The Gauss–Newton algorithm is a method used to solve non-linear least squares problems. It can be seen as a modification of Newton's method for finding a minimum of a function. Unlike Newton's method, the Gauss–Newton algorithm can only be used to minimize a sum of squared function values, but it has the advantage that second derivatives, which can be challenging to compute, are not required.

Non-linear least squares problems arise for instance in non-linear regression, where parameters in a model are sought such that the model is in good agreement with available observations.

The method is named after the mathematicians Carl Friedrich Gauss and Isaac Newton.

## Description

Given m functions r1, …, rm of n variables β = (β1, …, βn), with m ≥ n, the Gauss–Newton algorithm finds the minimum of the sum of squares $S(\boldsymbol \beta)= \sum_{i=1}^m r_i^2(\boldsymbol \beta).$

Starting with an initial guess $\boldsymbol \beta^{(0)}$ for the minimum, the method proceeds by the iterations $\boldsymbol \beta^{(s+1)} = \boldsymbol \beta^{(s)}+\Delta,$

where Δ is a small step. We then have $S(\boldsymbol \beta^{(s)} + \Delta) = S(\boldsymbol \beta^{(s)}) + \left[\frac{\partial S}{\partial \beta_i}\right] \Delta + \frac{1}{2} \Delta^\top \left[\frac{\partial^2 S(\beta)}{\partial \beta_i\partial \beta_j}\right] \Delta$.

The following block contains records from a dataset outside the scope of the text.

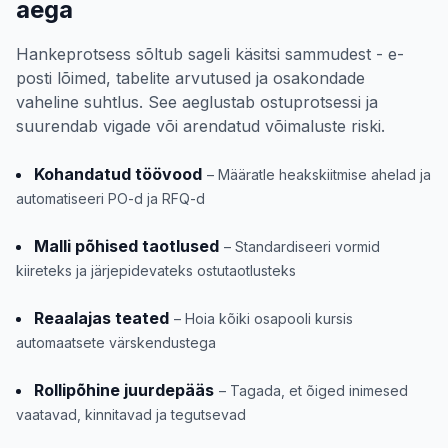
aega
Hankeprotsess sõltub sageli käsitsi sammudest - e-
posti lõimed, tabelite arvutused ja osakondade
vaheline suhtlus. See aeglustab ostuprotsessi ja
suurendab vigade või arendatud võimaluste riski.
Kohandatud töövood
– Määratle heakskiitmise ahelad ja
automatiseeri PO-d ja RFQ-d
Malli põhised taotlused
– Standardiseeri vormid
kiireteks ja järjepidevateks ostutaotlusteks
Reaalajas teated
– Hoia kõiki osapooli kursis
automaatsete värskendustega
Rollipõhine juurdepääs
– Tagada, et õiged inimesed
vaatavad, kinnitavad ja tegutsevad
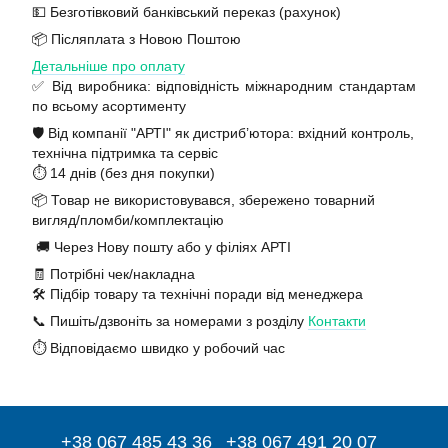
💵 Безготівковий банківський переказ (рахунок)
📦 Післяплата з Новою Поштою
Детальніше про оплату
✅ Від виробника: відповідність міжнародним стандартам
по всьому асортименту
🛡️ Від компанії "АРТІ" як дистриб’ютора: вхідний контроль,
технічна підтримка та сервіс
⏱️ 14 днів (без дня покупки)
📦 Товар не використовувався, збережено товарний
вигляд/пломби/комплектацію
🚚 Через Нову пошту або у філіях АРТІ
🧾 Потрібні чек/накладна
🛠️ Підбір товару та технічні поради від менеджера
📞 Пишіть/дзвоніть за номерами з розділу
Контакти
⏱️ Відповідаємо швидко у робочий час
+38 067 485 43 36
+38 067 491 20 07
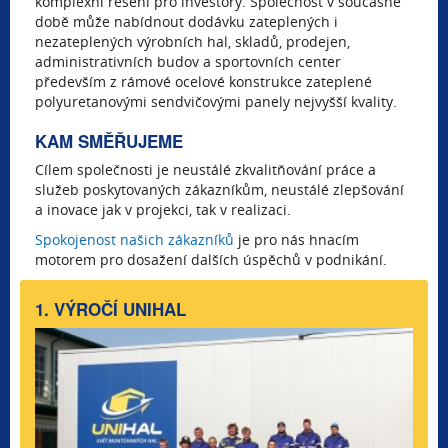
komplexní řešení pro investory. Společnost v současné
době může nabídnout dodávku zateplených i
nezateplených výrobních hal, skladů, prodejen,
administrativních budov a sportovních center
především z rámové ocelové konstrukce zateplené
polyuretanovými sendvičovými panely nejvyšší kvality.
KAM SMĚŘUJEME
Cílem společnosti je neustálé zkvalitňování práce a
služeb poskytovaných zákazníkům, neustálé zlepšování
a inovace jak v projekci, tak v realizaci.
Spokojenost našich zákazníků
je pro nás hnacím
motorem pro dosažení dalších úspěchů v podnikání.
1. VÝROČÍ UNIHAL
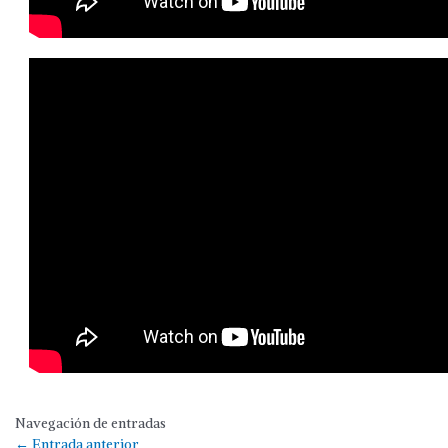
Navegación de entradas
←
Entrada anterior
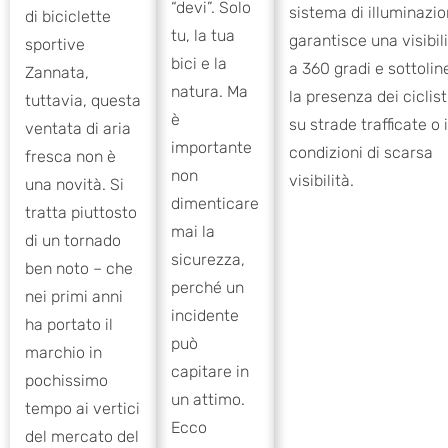
“devi”. Solo
sistema di illuminazi
di biciclette
tu, la tua
garantisce una visibil
sportive
bici e la
a 360 gradi e sottolin
Zannata,
natura. Ma
la presenza dei ciclist
tuttavia, questa
è
su strade trafficate o 
ventata di aria
importante
condizioni di scarsa
fresca non è
non
visibilità.
una novità. Si
dimenticare
tratta piuttosto
mai la
di un tornado
sicurezza,
ben noto – che
perché un
nei primi anni
incidente
ha portato il
può
marchio in
capitare in
pochissimo
un attimo.
tempo ai vertici
Ecco
del mercato del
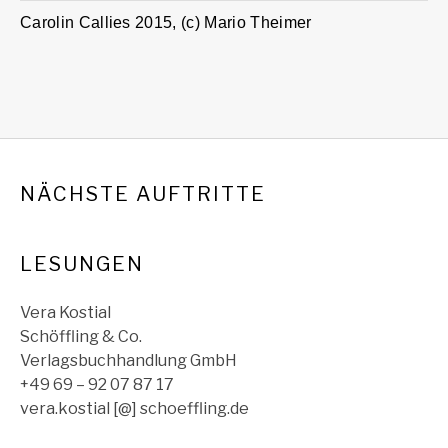
Carolin Callies 2015, (c) Mario Theimer
NÄCHSTE AUFTRITTE
LESUNGEN
Vera Kostial
Schöffling & Co.
Verlagsbuchhandlung GmbH
+49 69 – 92 07 87 17
vera.kostial [@] schoeffling.de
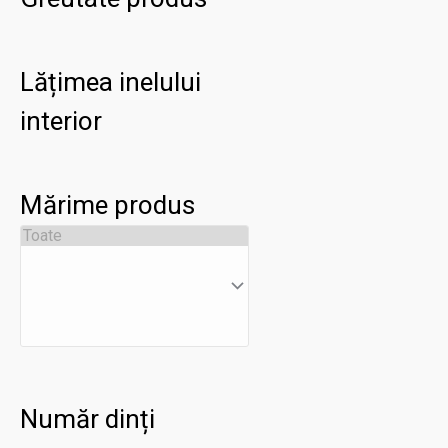
Lățimea inelului
interior
Mărime produs
Număr dinți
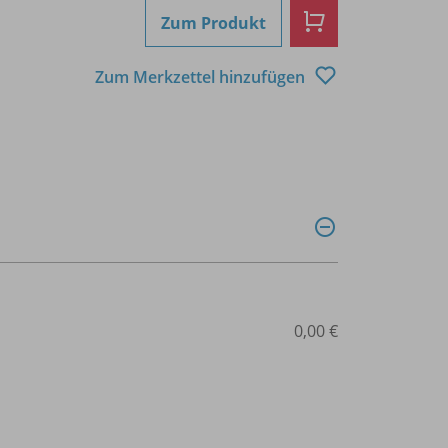
Zum Produkt
Zum Merkzettel hinzufügen
0,00 €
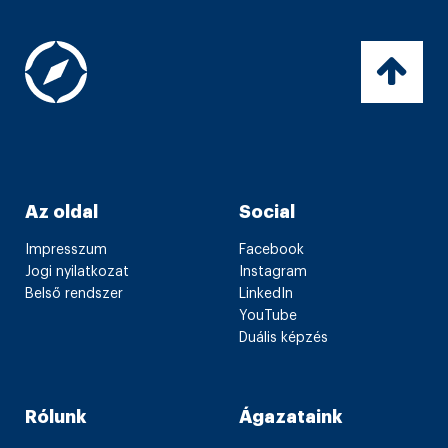
Az oldal
Social
Impresszum
Facebook
Jogi nyilatkozat
Instagram
Belső rendszer
LinkedIn
YouTube
Duális képzés
Rólunk
Ágazataink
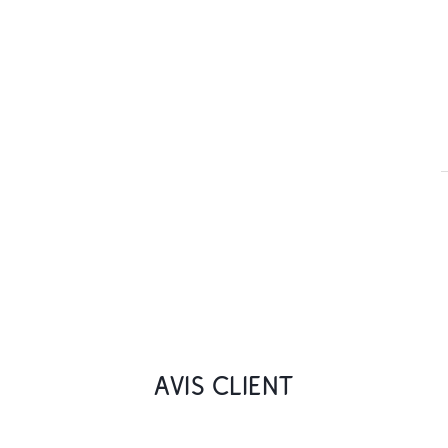
AVIS CLIENT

If we define the Jacobian matrix $\mathbf{J_r}(\boldsymbol \beta) = \left.\frac{\partial r_i}{\partial \beta_j}\right|_{\boldsymbol \beta}$,

we can replace $\left[\frac{\partial S}{\partial \beta_i}\right]$ with $\mathbf{J_r}^\top \mathbf{r}$

and the Hessian matrix in the right can be approximated by $\mathbf{J_r}^\top \mathbf{J_r}$ (assuming small residual), giving: $S(\boldsymbol \beta^{(s)} + \Delta) \approx S(\boldsymbol \beta^{(s)}) + \mathbf{J_r}^\top \mathbf{r}\Delta + \frac{1}{2} \Delta^\top \mathbf{J_r}^\top \mathbf{J_r}\Delta$.

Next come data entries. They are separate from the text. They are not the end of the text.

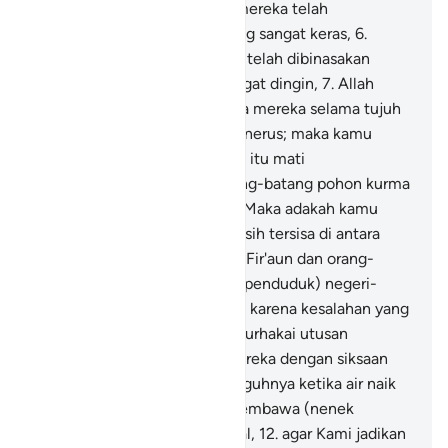
Maka adapun kaum Samud, mereka telah
dibinasakan dengan suara yang sangat keras,
6
.
sedangkan kaum 'Ād, mereka telah dibinasakan
dengan angin topan yang sangat dingin,
7
.
Allah
menimpakan angin itu kepada mereka selama tujuh
malam delapan hari terus-menerus; maka kamu
melihat kaum 'Ād pada waktu itu mati
bergelimpangan seperti batang-batang pohon kurma
yang telah kosong (lapuk).
8
.
Maka adakah kamu
melihat seorang pun yang masih tersisa di antara
mereka?
9
.
Kemudian datang Fir'aun dan orang-
orang yang sebelumnya dan (penduduk) negeri-
negeri yang dijungkir balikkan karena kesalahan yang
besar.
10
.
Maka mereka mendurhakai utusan
Tuhannya, Allah menyiksa mereka dengan siksaan
yang sangat keras.
11
.
Sesungguhnya ketika air naik
(sampai ke gunung), Kami membawa (nenek
moyang) kamu ke dalam kapal,
12
.
agar Kami jadikan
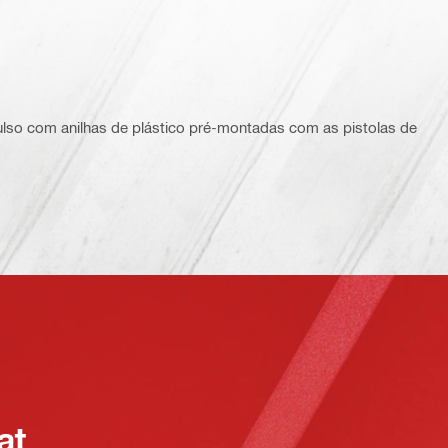
ulso com anilhas de plástico pré-montadas com as pistolas de
at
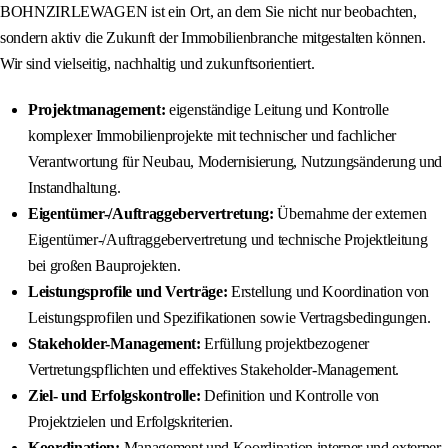
BOHNZIRLEWAGEN ist ein Ort, an dem Sie nicht nur beobachten,
sondern aktiv die Zukunft der Immobilienbranche mitgestalten können.
Wir sind vielseitig, nachhaltig und zukunftsorientiert.
Projektmanagement:
eigenständige Leitung und Kontrolle
komplexer Immobilienprojekte mit technischer und fachlicher
Verantwortung für Neubau, Modernisierung, Nutzungsänderung und
Instandhaltung.
Eigentümer-/Auftraggebervertretung:
Übernahme der externen
Eigentümer-/Auftraggebervertretung und technische Projektleitung
bei großen Bauprojekten.
Leistungsprofile und Verträge:
Erstellung und Koordination von
Leistungsprofilen und Spezifikationen sowie Vertragsbedingungen.
Stakeholder-Management:
Erfüllung projektbezogener
Vertretungspflichten und effektives Stakeholder-Management.
Ziel- und Erfolgskontrolle:
Definition und Kontrolle von
Projektzielen und Erfolgskriterien.
Koordination:
Management und Koordination interner und externer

We then take the derivative with respect to Δ and set it equal to zero to find a solution: $S'(\boldsymbol \beta^{(s)} + \Delta) \approx \mathbf{J_r}^\top \mathbf{r} + \mathbf{J_r}^\top \mathbf{J_r} \Delta = 0$.

This can be rearranged to give the normal equations which can be solved for Δ: $\left(\mathbf{J_r}^\top \mathbf{J_r} \right)\Delta = - \mathbf{ J_r} ^\top \mathbf{r}.$

In data fitting, where the goal is to find the parameters β such that a given model function y = f(x, β) fits best some data points (xi, yi), the functions ri are the residuals $r_i(\boldsymbol \beta)= y_i - f(x_i, \boldsymbol \beta).$

Then, the increment Δ can be expressed in terms of the Jacobian of the function f, as $\left( \mathbf{ J_f}^\top \mathbf{J_f} \right)\Delta = \mathbf{J_f}^\top \mathbf{r}.$